El Paso’s long, hot summer will finally break Tuesday night when a cold front sweeps through, sending temperatures plummeting more than 40 degrees in a matter of hours.

The National Weather Service is forecasting a high of 100 on Tuesday and an overnight low of 55. That 45-degree temperature swing seems extreme, but it actually was fairly common for El Paso a few decades ago.

The biggest same-day temperature swing since 1900 came on April 6, 1974, when the high was 90 and the low was 34, a spread of 56 degrees.

I looked at weather records back to 1900 to understand how often we see spreads of more than 40 degrees between high and low temperatures in any given day. An interesting pattern emerged, one that defies obvious explanation.

In the first decade of the 20th century, El Paso averaged 12 days a year where the high temperature was 40 degrees or more above the low temperature. That dropped to between one and seven days a year on average from the 1910s through the 1950s.

Then things got weird. 

El Paso averaged 17 days a year in the 1960s with highs and lows at least 40 degrees apart, then 44 such days on average annually in the 1970s and 38 in the 1980s.

In 1975, we had 81 days where 40 or more degrees separated the high and low — once every 4.5 days on average.

One-day extreme temperature swings generally occur when a cold front moves in during the afternoon or evening. That’s what is happening Tuesday.

But in 1979, El Paso had five consecutive days from Sept. 26-30 where the high temperature was 40 degrees or more above the low. Each day, the high was between 86 and 90 and the low between 45 and 50. Talk about a need for layers of clothes.

After the 1980s, those extreme temperature swings became less common. If Tuesday’s forecast holds, it will be only the second time this year that we’ve had a 40-plus degree same-day temperature swing.

Such extreme temperature swings most commonly occur between February and April and are virtually non-existent in July and August. They’re exceedingly rare in September. El Paso has only had 28 days in September since 1900 where the high temperature was at least 40 degrees above the low, and 19 of those were in the ‘70s. The last time we had a 40-plus degree temperature swing in a September day was in 1994.

As I said, there’s no obvious explanation for why we rarely had extreme temperature swings, then they became common, and then they became rare again.

### Material provided

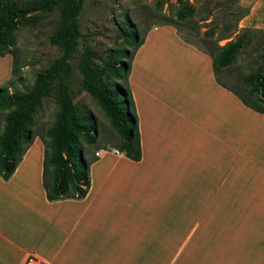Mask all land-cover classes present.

### Instructions
A - In the El Paso weather article, what date had the largest same-day temperature swing since 1900, and how large was it?
B - Using the El Paso weather article, explain why Tuesday is expected to bring such a large drop in temperature within one day.
C - Write the next part of the El Paso weather article, picking up after its last sentence.
The data has no connection to the El Paso weather article.

### Results of the exercise
A - April 6, 1974, with a spread of 56 degrees (a high of 90 and a low of 34).

B - One-day extreme temperature swings generally happen when a cold front moves in during the afternoon or evening. A cold front is forecast to sweep through Tuesday night, taking temperatures from a high of 100 to an overnight low of 55.

C -
“This is really an amazing stat you have uncovered Bob. I find it super fascinating,” said Jason Laney, a meteorologist with the National Weather Service in Santa Teresa. But coming up with an explanation left him “dumbfounded.”

His colleague, Tim Brice, said some of the explanation may lie in geography, not meteorology.

“I know one factor that may have made a difference is that the official observing site moved from Downtown (down in the river valley), up to the International Airport in December 1942,” Brice said. “I’m pretty sure the airport was ‘out there.’ Big hunks of what we call the ‘Eastside’ were not even in the El Paso city limits until 1950. So that might explain some of the differences in the decades.”

He said a phenomenon known as the urban heat island effect — where extensive paving retains heat and keeps nights warmer — might explain why we haven’t seen so many extreme swings the past 30 years. 

“I know it has been my experience that in the last 20 to 30 years, build up around the airport has raised our minimum temperatures at night,” which could minimize the opportunity for extreme temperature swings, he said.

Finally, Brice said the weather service’s instrumentation may play a role in the decline of days with extreme temperature shifts.

“Our current system, ASOS, which came online in 1995, takes a five-minute average to get the official temperatures, where I know the older alcohol thermometers used to get the low temperatures would have been more of an instantaneous reading,” he said.

Those various elements would account for a small amount of the changes over the years. For a more complete explanation, we’re left with a simple observation. Sometimes, El Paso’s weather is just weird.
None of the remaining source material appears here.